Step 2: Perpendicular bisector of side $CA$

Similarly, the midpoint of side $CA$ is $E$ . The vector from $A$ to $C$ is $\mathbf{c} - \mathbf{a}$ , and the vector from $A$ to $E$ is $\frac{1}{2} (\mathbf{a} + \mathbf{c})$ . The perpendicular bisector of $CA$ is perpendicular to this vector. Hence, the dot product of $\frac{1}{2} (\mathbf{a} + \mathbf{c})$ and $\mathbf{a} - \mathbf{c}$ must also be zero:

\frac{1}{2} (\mathbf{a} + \mathbf{c}) \cdot (\mathbf{a} - \mathbf{c}) = 0

Expanding this:

\frac{1}{2} (a^2 - c^2) = 0 \quad \Rightarrow \quad a^2 - c^2 = 0

Thus, we have:

a^2 = c^2 \tag{2}

Step 3: Combine the equations

Now, adding the results from equations (1) and (2):

a^2 - b^2 = 0 \quad \Rightarrow \quad a^2 = b^2

Step 4: Conclusion

From equations (1), (2), and the above result, we see that the perpendicular bisectors of the sides of triangle $\Delta ABC$ are concurrent at a single point. This point is the circumcenter, and it is equidistant from all three vertices of the triangle.

Thus, we have proven that the perpendicular bisectors of the sides of a triangle are concurrent.

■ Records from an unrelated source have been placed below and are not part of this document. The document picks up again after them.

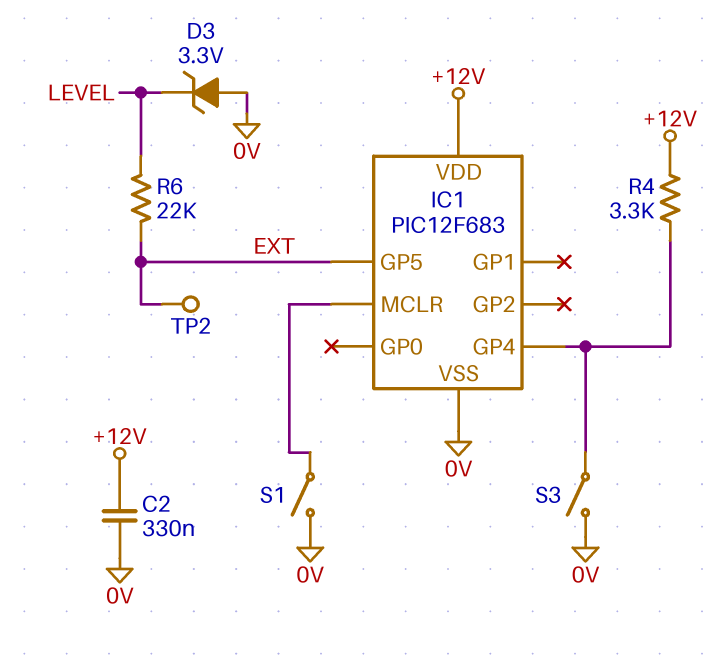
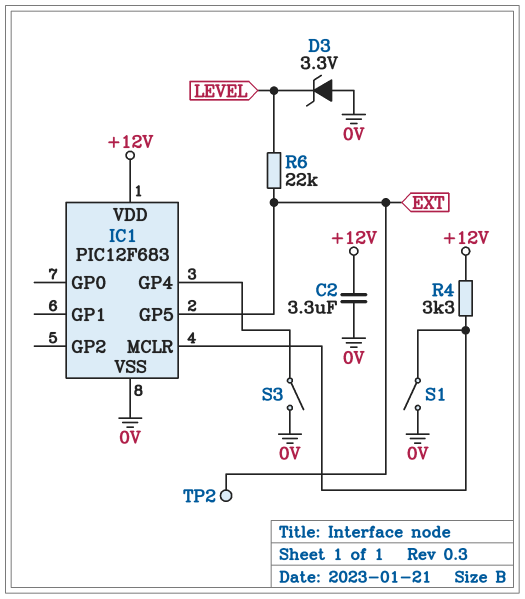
C2: 330nF (+12V, 0V) -> 3.3uF (+12V, 0V)
R4: 3.3k (+12V, IC1/GP4) -> 3.3k (+12V, IC1/MCLR)

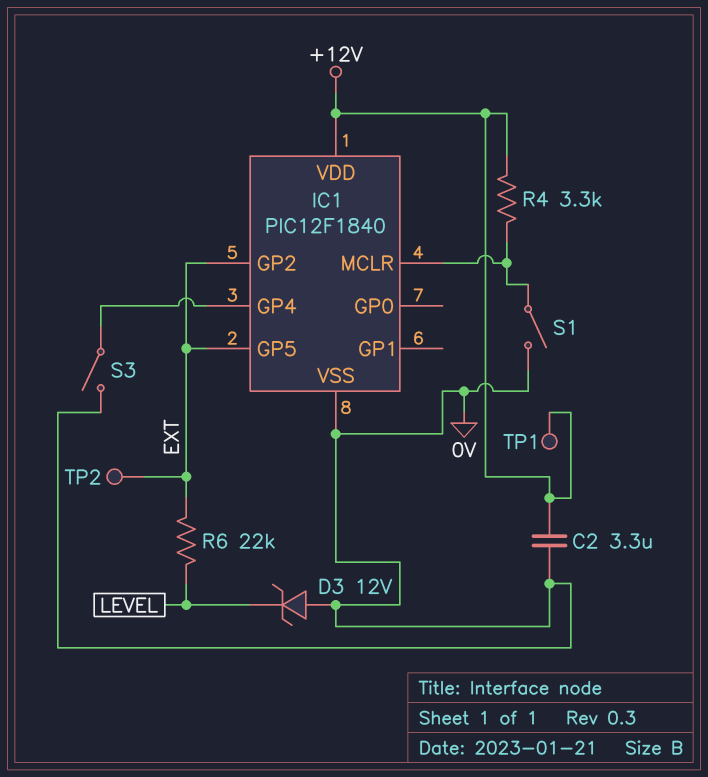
D3: zener 3.3V (A 0V, K LEVEL) -> zener 12V (A 0V, K LEVEL)
IC1: PIC12F683 -> PIC12F1840
IC1 pin GP2: none -> EXT
TP1: none -> test point (+12V)

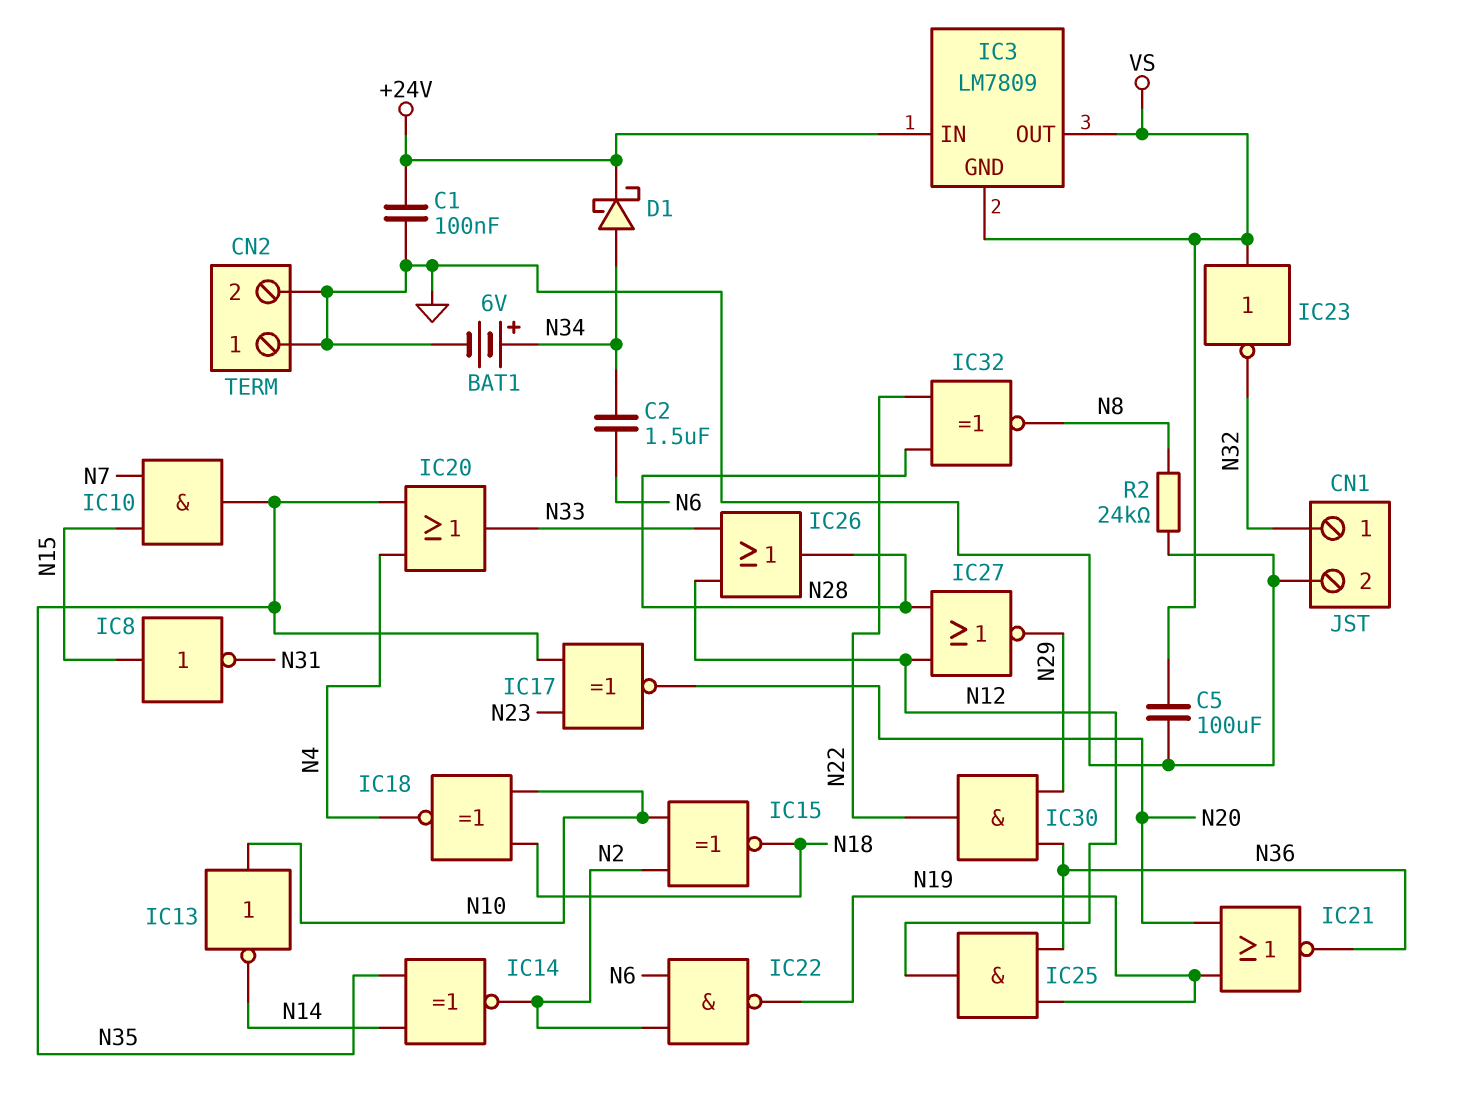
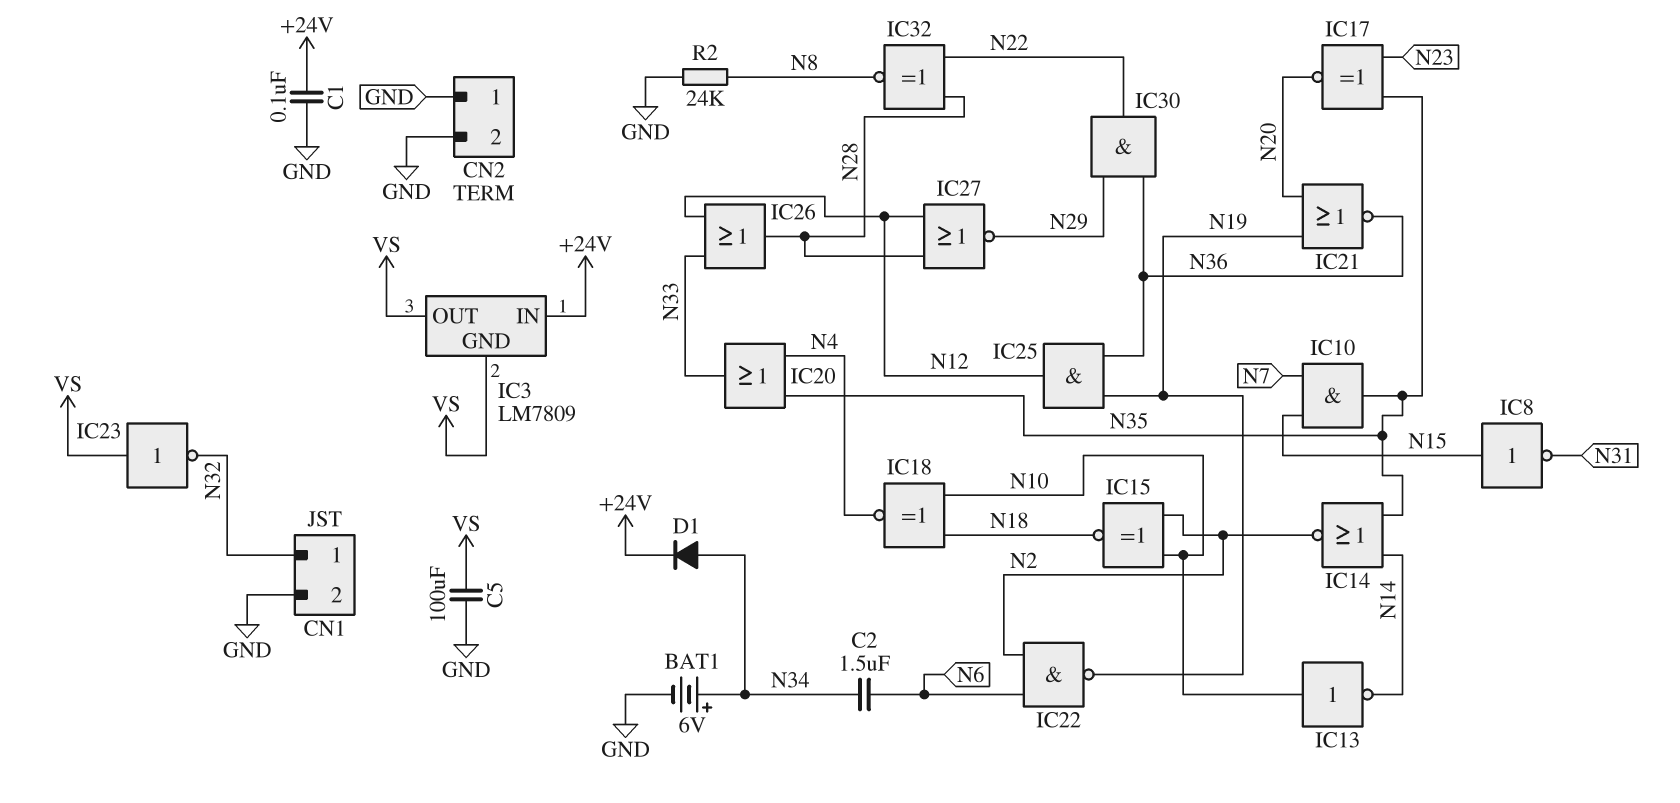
D1: schottky (A N34, K +24V) -> diode (A N34, K +24V)
IC14: XNOR (in N14, in N35, out N2) -> NOR (in N14, in N35, out N2)

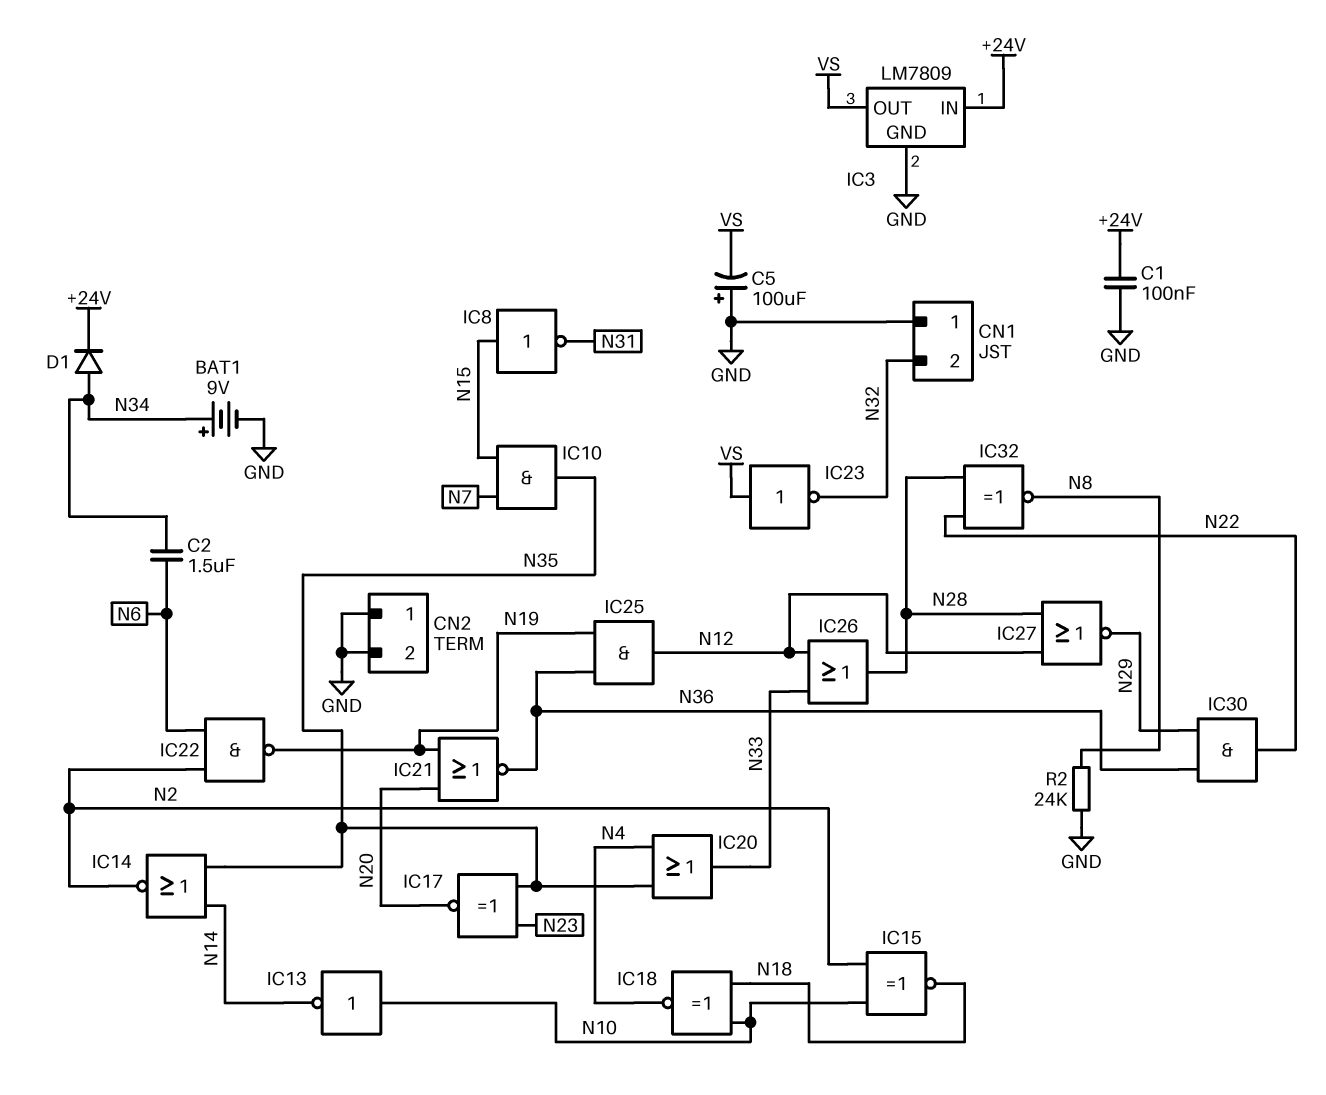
BAT1: 6V (plus N34, minus GND) -> 9V (plus N34, minus GND)
C5: 100uF (GND, VS) -> 100uF (plus GND, minus VS)
CN1 pin 1: N32 -> GND
CN1 pin 2: GND -> N32
IC3 pin GND: VS -> GND

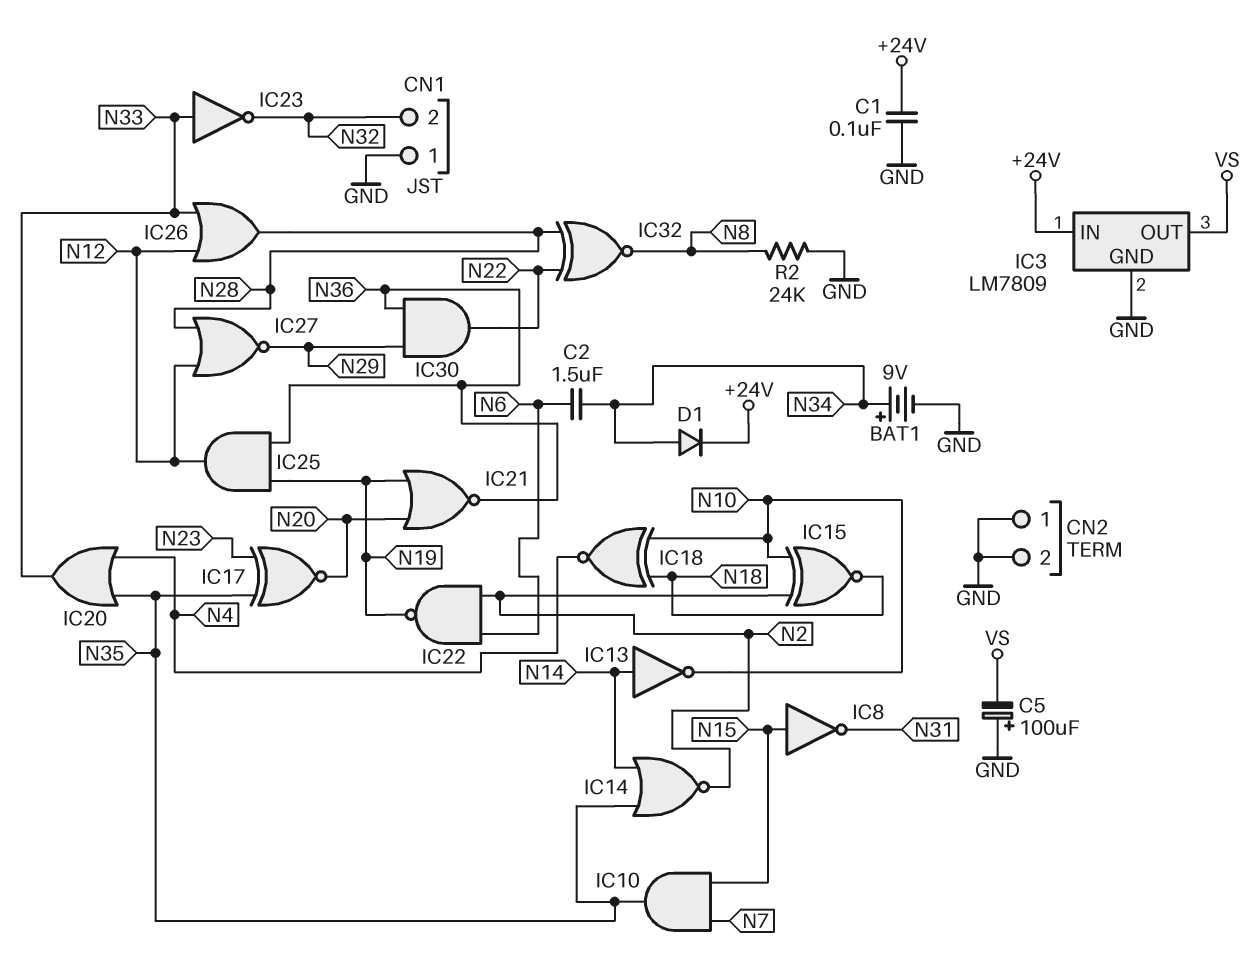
IC13: NOT (in N10, out N14) -> NOT (in N14, out N10)
IC23: NOT (in VS, out N32) -> NOT (in N33, out N32)

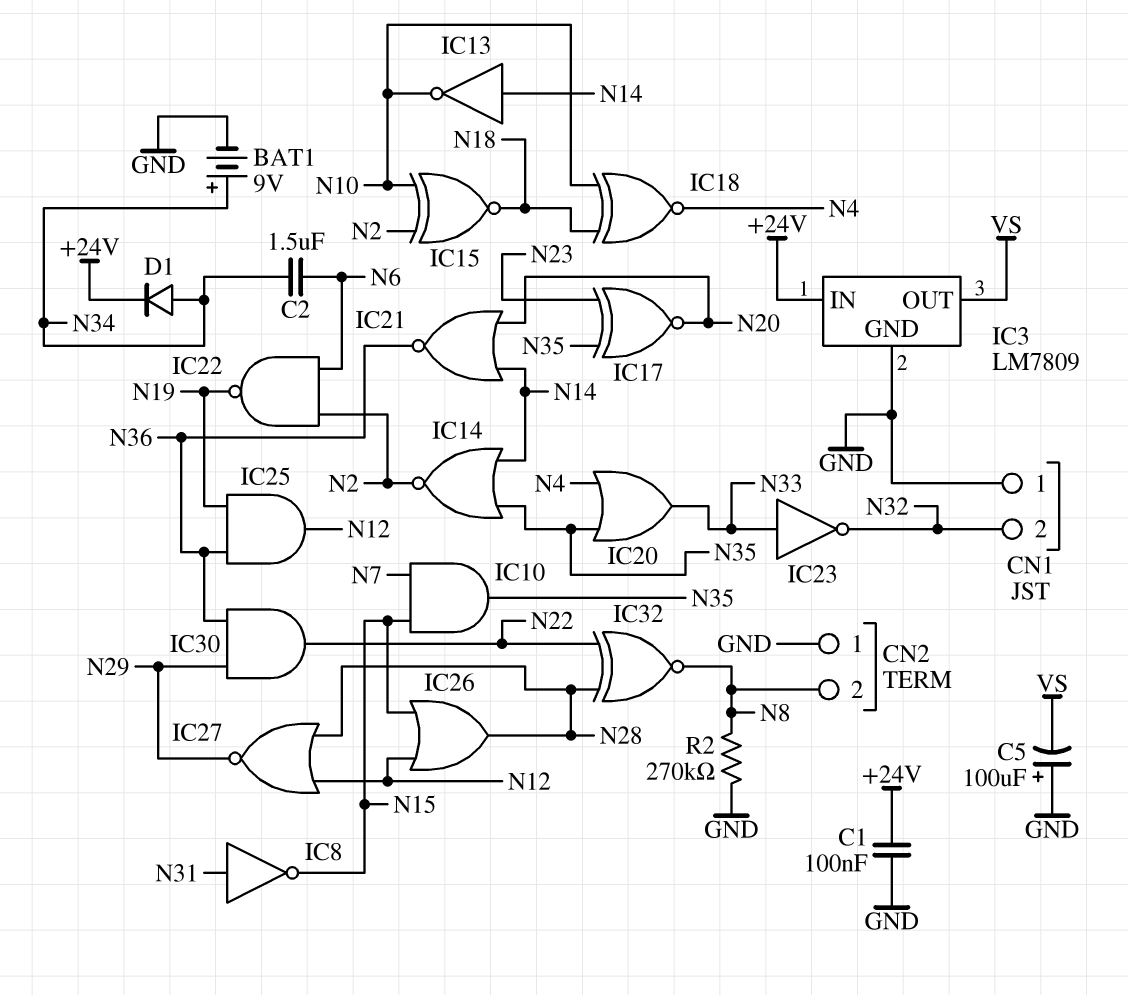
CN2 pin 2: GND -> N8
IC8: NOT (in N15, out N31) -> NOT (in N31, out N15)
IC21: NOR (in N19, in N20, out N36) -> NOR (in N14, in N20, out N36)
IC26: OR (in N12, in N33, out N28) -> OR (in N12, in N15, out N28)
R2: 24k (GND, N8) -> 270k (GND, N8)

Key Formulas or Methods Used

Perpendicular bisector condition: For a line to be the perpendicular bisector of a segment, the dot product of the vector from the midpoint to one end of the segment and the vector from the midpoint to the other end must be zero:

\frac{1}{2} (\mathbf{u} + \mathbf{v}) \cdot (\mathbf{u} - \mathbf{v}) = 0

Concurrence of lines: For three lines to be concurrent, they must intersect at a single point, which in this case is the circumcenter of the triangle.
Distance between points: The points where the perpendicular bisectors intersect are equidistant from all vertices of the triangle.

Summary of Steps

Calculate the vectors representing the sides of the triangle.
Find the midpoints of the sides of the triangle.
Use the perpendicularity condition (dot product equals zero) to establish relationships between the vectors.
Solve the equations derived from the perpendicular bisector conditions.
Conclude that the perpendicular bisectors are concurrent, as they intersect at the circumcenter.